Football academies may cease to function in the same manner in the near future. While many had opined that the Covid-19 crisis would open the door to academies becoming the next pot of gold in the coming seasons, there is an important question that has yet to be answered. Are football clubs equipped to cope with the new normal in football?
Schools, not factories
The reality is that not all clubs have placed sufficient attention on their academies. Academies function like schools, and not factories. It will be difficult to ramp up production overnight and expect to see an entire lineup of wonderkids instantly. Training programmes for the junior categories are varied according to age, and even more different as compared to the first team. There is a natural progression to player development and no shortcut to producing top football players. Prior to the crisis, how many clubs have already put in place an academy that has a proper progressive formative journey from the junior categories that leads to the first team?
The jump from the academy to the first team is often a baptism of fire for up and coming talents. Many past examples have shown that haste has hampered the growth of younger players, in the form of stunted technical development, injuries or stress due to excessive expectations. Youngsters need playing time, and dedicated attention to help them hone their craft. They are bound to have a few consecutive miserable performances after one 5-star display. Unfortunately, this is a necessary growing phase for them. And academies are designed to help them grow out of this inconsistent phase. Are clubs and fans prepared to take a gamble on untested players, especially if they have grown used to expecting big name signings?
Big rush, big money
With the uncertainty over the financial state of football, many clubs are likely to play it safe and court younger talents, especially those closer to the first team in terms of age. This means that many clubs will be vying for a limited supply pool. Instead of spending 50 million euros on a proven player, it might seem reasonable to spend 20 million euros on an untested youngster. With demand, clubs will naturally inflate the price of their young assets. This will blow the academy market out of the water, not that it has not already been inflated. Big contracts will also likely be offered to secure these players as long term investments. However, many have glossed over the issue of value amortization of these players, especially if they eventually fail to deliver on the pitch. Will these gambles pay off eventually for the clubs?

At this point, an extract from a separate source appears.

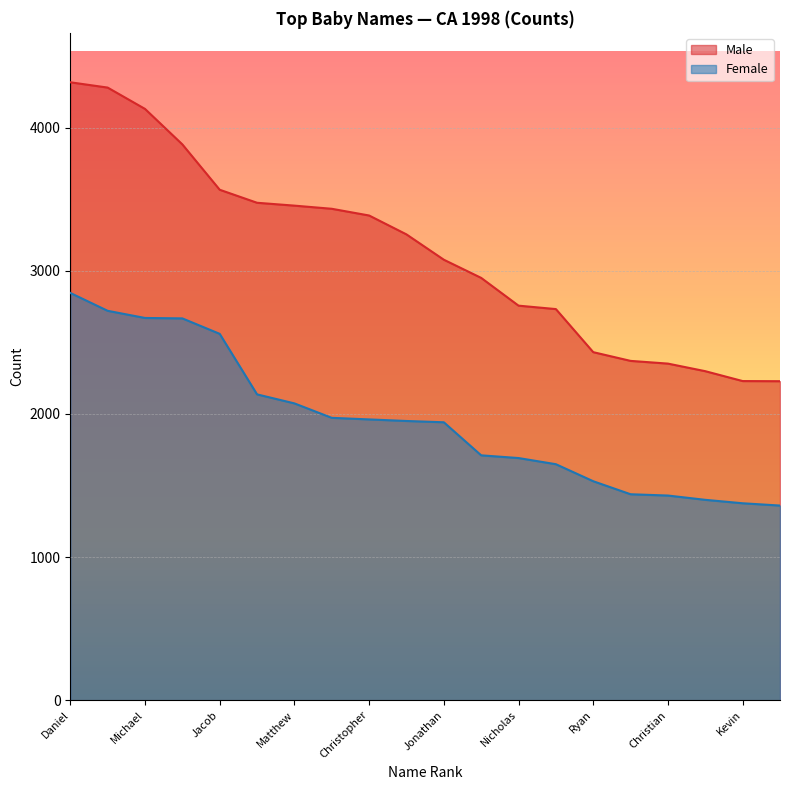

Reading left to right, list all the values displayed in this chart.

Male: Daniel=4318	Jose=4281	Michael=4132	Anthony=3884	Jacob=3567	David=3476	Matthew=3456	Andrew=3434	Christopher=3387	Joshua=3255	Jonathan=3078	Joseph=2951	Nicholas=2757	Brandon=2733	Ryan=2432	Juan=2371	Christian=2352	Luis=2299	Kevin=2230	Alexander=2229
Female: Daniel=2846	Jose=2721	Michael=2671	Anthony=2668	Jacob=2560	David=2137	Matthew=2074	Andrew=1973	Christopher=1962	Joshua=1951	Jonathan=1942	Joseph=1711	Nicholas=1692	Brandon=1649	Ryan=1530	Juan=1439	Christian=1430	Luis=1400	Kevin=1376	Alexander=1360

In Valencia CF Academy, we have been developing a long term formative programme from the youngest categories. This has blessed us with a steady stream of talents arriving at the first team level. This then shields us from the market uncertainty that is bound to occur in the next transfer window.
With our long term academy setup, we are better equipped to help incoming promising youngsters settle down. For example, we have a dedicated individual training department that focuses on two groups of players: High potential players and players returning from injuries. Many youngsters who make the jump to the first team often find themselves lacking technical assistance in improving certain aspects of their game. Such dissonance manifests itself in reduced technical development and also mental stress, as they struggle to keep up with the new environment. The lesson is that identifying the right talents is half of the battle. Helping them grow correctly and realizing their full potential is the other half. Therefore, the coherence in the training of young players will be a key factor.
Recent happenings have prompted a relook at the setup of academies, which is a welcomed development to football. However, it is unclear whether clubs can operate prudently and grow their academies in a sustainable manner. The Spanish name for academies is “la cantera” (the quarry). A trove of precious gems when mined wisely, but a potential collapse risk when haste is added to the mix.
- Sean Bai is the Director of Academy in Valencia CF.
- The views expressed in this article are the writer’s own.